EXERCISE DESCRIPTION - Below are records; give the number of their lines that contain "DotMod", and only that number.

INFORMATION SHOWN -
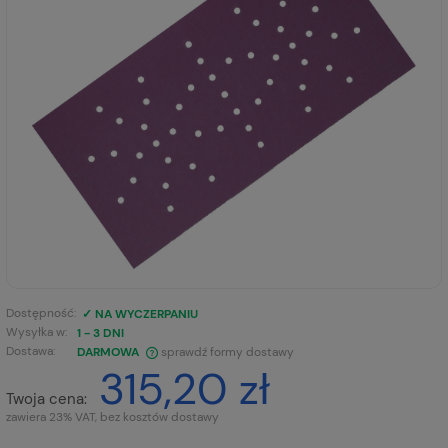
Dostępność:
✓ NA WYCZERPANIU
Wysyłka w:
1 - 3 DNI
Dostawa:
DARMOWA
sprawdź formy dostawy
315,20 zł
CENA NIE ZAWIERA EWENTUALNYCH KOSZTÓW PŁATNOŚCI
Twoja cena:
zawiera 23% VAT, bez kosztów dostawy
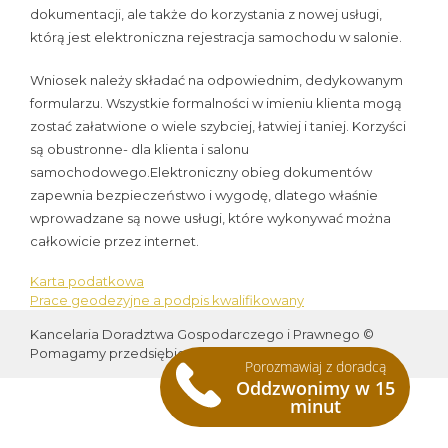
dokumentacji, ale także do korzystania z nowej usługi,
którą jest elektroniczna rejestracja samochodu w salonie.
Wniosek należy składać na odpowiednim, dedykowanym
formularzu. Wszystkie formalności w imieniu klienta mogą
zostać załatwione o wiele szybciej, łatwiej i taniej. Korzyści
są obustronne- dla klienta i salonu
samochodowego.Elektroniczny obieg dokumentów
zapewnia bezpieczeństwo i wygodę, dlatego właśnie
wprowadzane są nowe usługi, które wykonywać można
całkowicie przez internet.
Karta podatkowa
Nawigacja
Prace geodezyjne a podpis kwalifikowany
wpisu
Kancelaria Doradztwa Gospodarczego i Prawnego ©
Pomagamy przedsiębiorcom od 2013 roku
Porozmawiaj z doradcą
Oddzwonimy w 15
minut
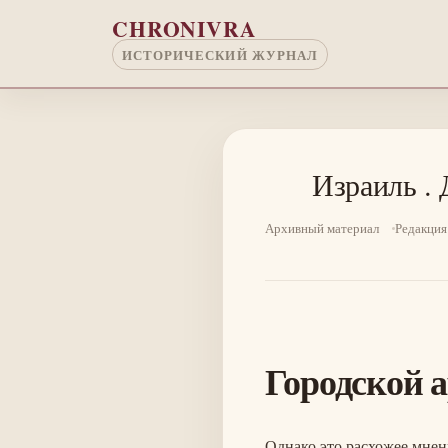
Перейти к основному содержанию
CHRONIVRA
ИСТОРИЧЕСКИЙ ЖУРНАЛ
Израиль .
Архивный материал
Редакция
Городской 
Однако это расхожее мнен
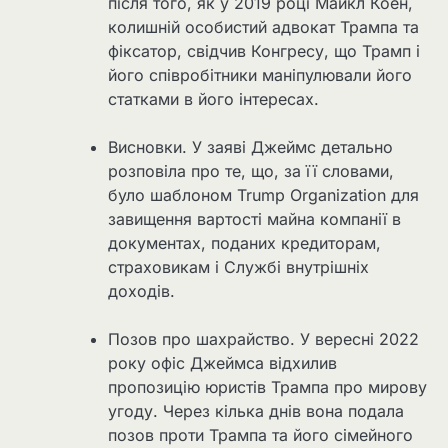
після того, як у 2019 році Майкл Коен,
колишній особистий адвокат Трампа та
фіксатор, свідчив Конгресу, що Трамп і
його співробітники маніпулювали його
статками в його інтересах.
Висновки. У заяві Джеймс детально
розповіла про те, що, за її словами,
було шаблоном Trump Organization для
завищення вартості майна компанії в
документах, поданих кредиторам,
страховикам і Службі внутрішніх
доходів.
Позов про шахрайство. У вересні 2022
року офіс Джеймса відхилив
пропозицію юристів Трампа про мирову
угоду. Через кілька днів вона подала
позов проти Трампа та його сімейного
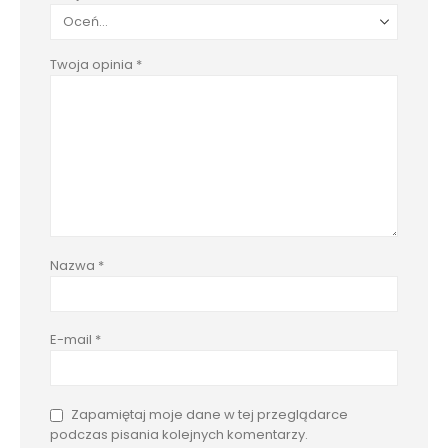
Twoja opinia
*
Nazwa
*
E-mail
*
Zapamiętaj moje dane w tej przeglądarce
podczas pisania kolejnych komentarzy.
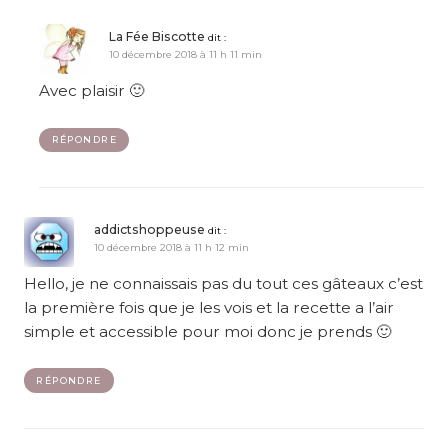
La Fée Biscotte
dit :
10 décembre 2018 à 11 h 11 min
Avec plaisir 🙂
RÉPONDRE
addictshoppeuse
dit :
10 décembre 2018 à 11 h 12 min
Hello, je ne connaissais pas du tout ces gâteaux c’est
la première fois que je les vois et la recette a l’air
simple et accessible pour moi donc je prends 🙂
RÉPONDRE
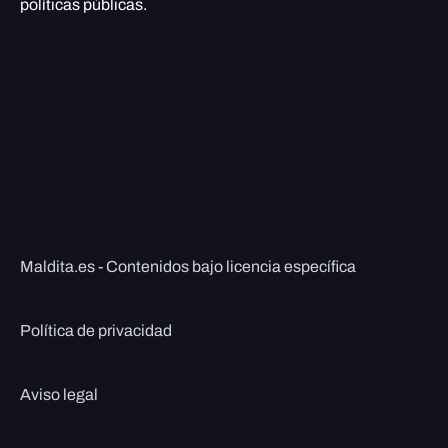
políticas públicas.
Maldita.es - Contenidos bajo licencia específica
Política de privacidad
Aviso legal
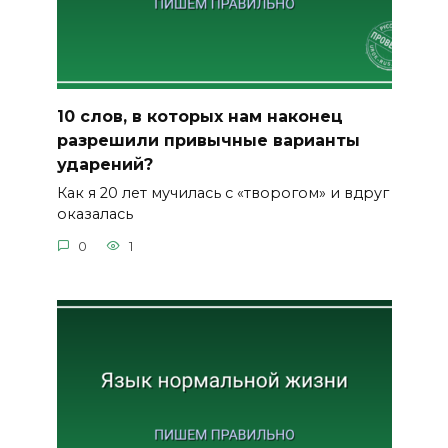
10 слов, в которых нам наконец
разрешили привычные варианты
ударений?
Как я 20 лет мучилась с «творогом» и вдруг
оказалась
0
1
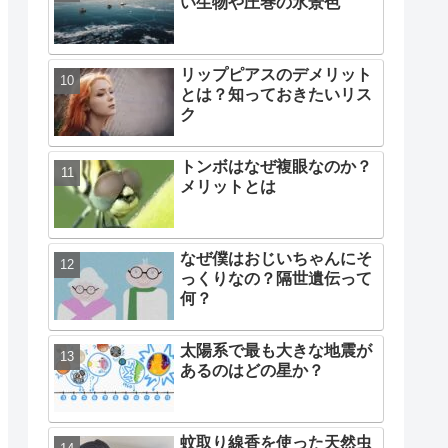
い生物や圧巻の氷景色
リップピアスのデメリット
とは？知っておきたいリス
ク
トンボはなぜ複眼なのか？
メリットとは
なぜ僕はおじいちゃんにそ
っくりなの？隔世遺伝って
何？
太陽系で最も大きな地震が
あるのはどの星か？
蚊取り線香を使った天然虫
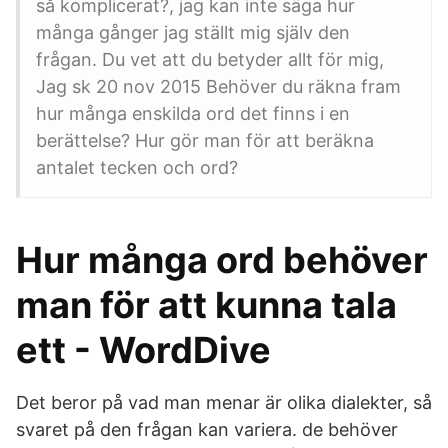
så komplicerat?, jag kan inte säga hur
många gånger jag ställt mig själv den
frågan. Du vet att du betyder allt för mig,
Jag sk 20 nov 2015 Behöver du räkna fram
hur många enskilda ord det finns i en
berättelse? Hur gör man för att beräkna
antalet tecken och ord?
Hur många ord behöver
man för att kunna tala
ett - WordDive
Det beror på vad man menar är olika dialekter, så
svaret på den frågan kan variera. de behöver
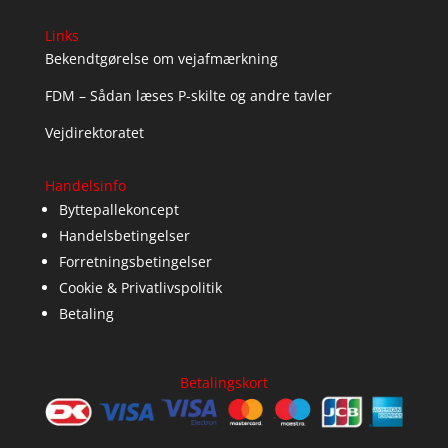
Links
Bekendtgørelse om vejafmærkning
FDM – Sådan læses P-skilte og andre tavler
Vejdirektoratet
Handelsinfo
Byttepallekoncept
Handelsbetingelser
Forretningsbetingelser
Cookie & Privatlivspolitik
Betaling
Betalingskort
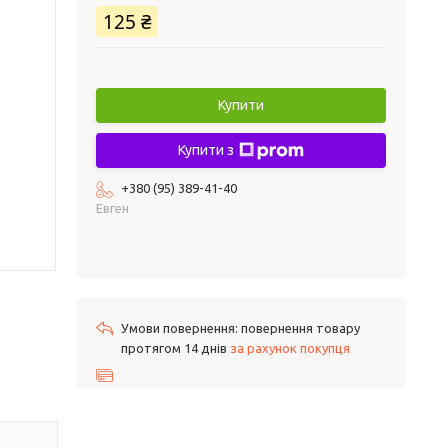
125 ₴
Купити
Купити з
+380 (95) 389-41-40
Евген
повернення товару
протягом 14 днів
за рахунок покупця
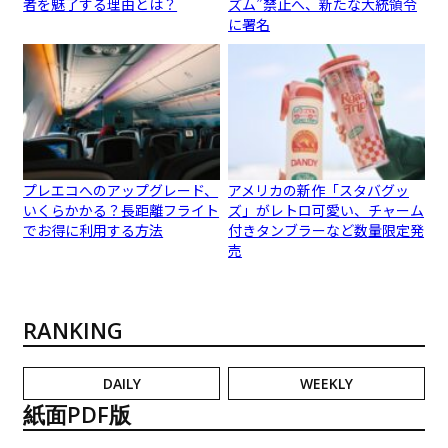
者を魅了する理由とは？
ズム”禁止へ、新たな大統領令
に署名
プレエコへのアップグレード、
アメリカの新作「スタバグッ
いくらかかる？長距離フライト
ズ」がレトロ可愛い、チャーム
でお得に利用する方法
付きタンブラーなど数量限定発
売
RANKING
DAILY
WEEKLY
紙面PDF版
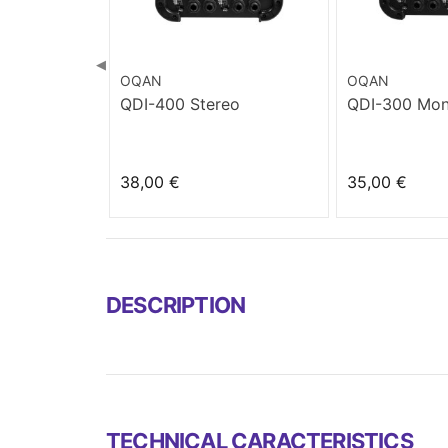
◀
OQAN
OQAN
QDI-400 Stereo
QDI-300 Mo
38,00 €
35,00 €
DESCRIPTION
TECHNICAL CARACTERISTICS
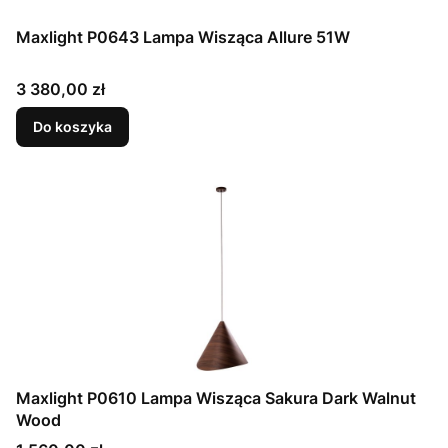
Maxlight P0643 Lampa Wisząca Allure 51W
Cena
3 380,00 zł
Do koszyka
Maxlight P0610 Lampa Wisząca Sakura Dark Walnut
Wood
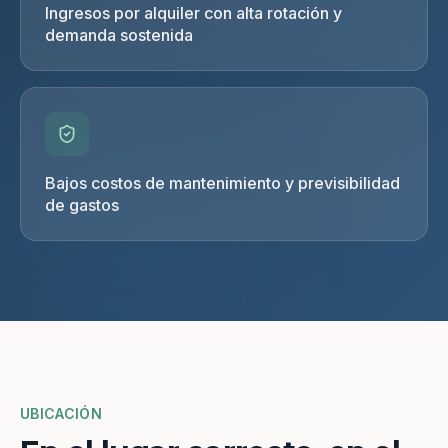
Ingresos por alquiler con alta rotación y
demanda sostenida
Bajos costos de mantenimiento y previsibilidad
de gastos
UBICACIÓN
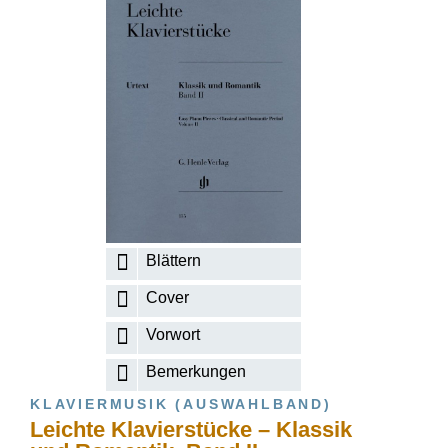
Blättern
Cover
Vorwort
Bemerkungen
KLAVIERMUSIK (AUSWAHLBAND)
Leichte Klavierstücke – Klassik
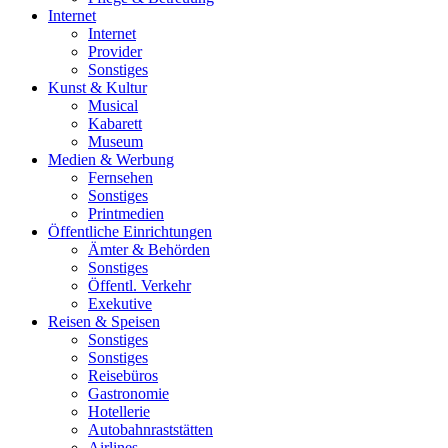
Internet
Internet
Provider
Sonstiges
Kunst & Kultur
Musical
Kabarett
Museum
Medien & Werbung
Fernsehen
Sonstiges
Printmedien
Öffentliche Einrichtungen
Ämter & Behörden
Sonstiges
Öffentl. Verkehr
Exekutive
Reisen & Speisen
Sonstiges
Sonstiges
Reisebüros
Gastronomie
Hotellerie
Autobahnraststätten
Airlines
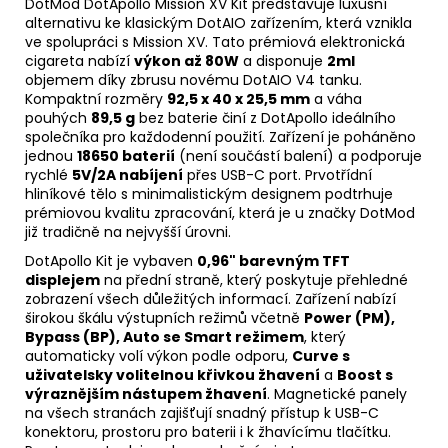
DotMod DotApollo Mission XV Kit představuje luxusní
alternativu ke klasickým DotAIO zařízením, která vznikla
ve spolupráci s Mission XV. Tato prémiová elektronická
cigareta nabízí
výkon až 80W
a disponuje
2ml
objemem díky zbrusu novému DotAIO V4 tanku.
Kompaktní rozměry
92,5 x 40 x 25,5 mm
a váha
pouhých
89,5 g
bez
baterie
činí z DotApollo ideálního
společníka pro každodenní použití. Zařízení je poháněno
jednou
18650 baterií
(není součástí balení) a podporuje
rychlé
5V/2A nabíjení
přes USB-C port. Prvotřídní
hliníkové tělo s minimalistickým designem podtrhuje
prémiovou kvalitu zpracování, která je u značky DotMod
již tradičně na nejvyšší úrovni.
DotApollo Kit je vybaven
0,96" barevným TFT
displejem
na přední straně, který poskytuje přehledné
zobrazení všech důležitých informací. Zařízení nabízí
širokou škálu výstupních režimů včetně
Power (PM),
Bypass (BP), Auto se Smart režimem
, který
automaticky volí výkon podle odporu,
Curve s
uživatelsky volitelnou křivkou žhavení
a
Boost s
výraznějším nástupem žhavení
. Magnetické panely
na všech stranách zajišťují snadný přístup k USB-C
konektoru, prostoru pro baterii i k žhavícímu tlačítku.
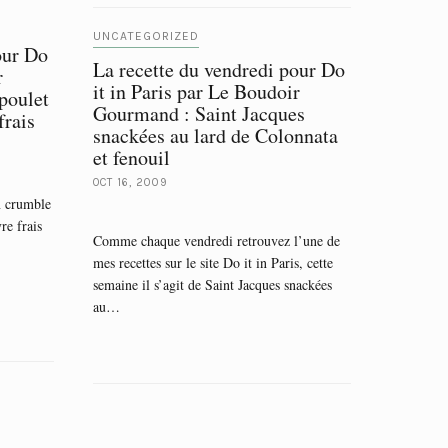
UNCATEGORIZED
our Do
La recette du vendredi pour Do
r
it in Paris par Le Boudoir
poulet
Gourmand : Saint Jacques
frais
snackées au lard de Colonnata
et fenouil
OCT 16, 2009
n crumble
re frais
Comme chaque vendredi retrouvez l’une de
mes recettes sur le site Do it in Paris, cette
semaine il s’agit de Saint Jacques snackées
au…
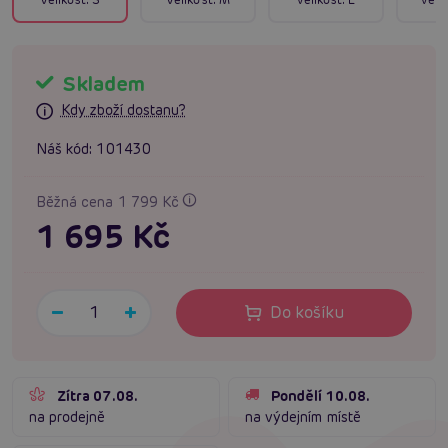
Skladem
Kdy zboží dostanu?
Náš kód:
101430
Běžná cena 1 799 Kč
1 695 Kč
Do košíku
Zítra 07.08.
Pondělí 10.08.
na prodejně
na výdejním místě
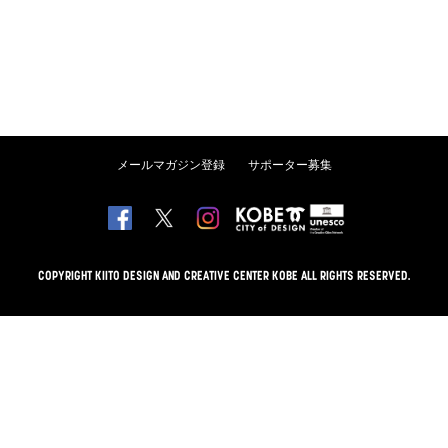
メールマガジン登録
サポーター募集
COPYRIGHT KIITO DESIGN AND CREATIVE CENTER KOBE ALL RIGHTS RESERVED.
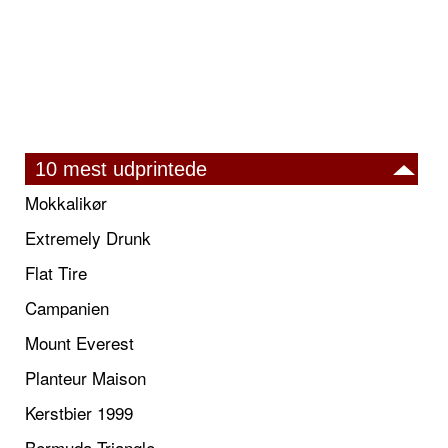
10 mest udprintede
Mokkalikør
Extremely Drunk
Flat Tire
Campanien
Mount Everest
Planteur Maison
Kerstbier 1999
Bermuda Triangle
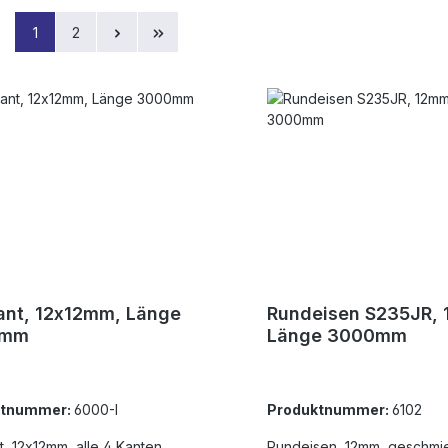
Seite
Seite
1
2
ant, 12x12mm, Länge
Rundeisen S235JR,
0mm
Länge 3000mm
ktnummer:
6000-I
Produktnummer:
6102
t, 12x12mm, alle 4 Kanten
Rundeisen, 12mm, geschmi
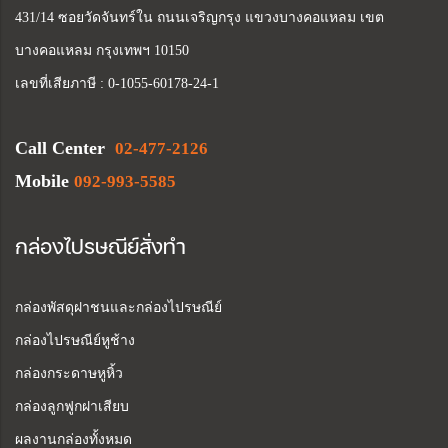
431/14 ซอยวัดจันทร์ใน ถนนเจริญกรุง แขวงบางคอแหลม เขต
บางคอแหลม กรุงเทพฯ 10150
เลขที่เสียภาษี : 0-1055-60178-24-1
Call Center
02-477-2126
Mobile
092-993-5585
กล่องไปรษณีย์สั่งทำ
กล่องพัสดุฝาชนและกล่องไปรษณีย์
กล่องไปรษณีย์หูช้าง
กล่องกระดาษหูหิ้ว
กล่องลูกฟูกฝาเสียบ
ผลงานกล่องทั้งหมด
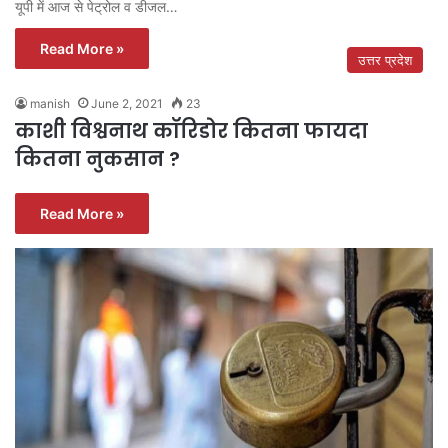
यूपी में आज से पेट्रोल व डीजल…
Read More »
उत्तर प्रदेश
manish
June 2, 2021
23
काशी विश्वनाथ कॉरिडोर कितना फायदा
कितना नुकसान ?
Read More »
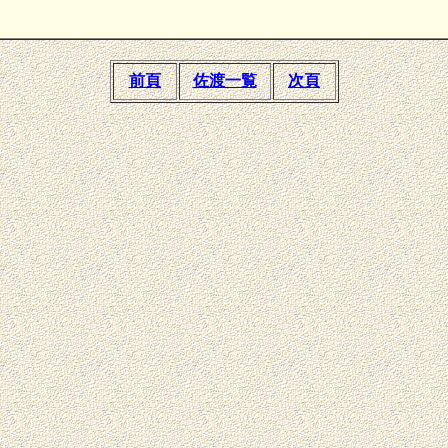
前頁
佐渡一覧
次頁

EXPECTED ANSWER - 2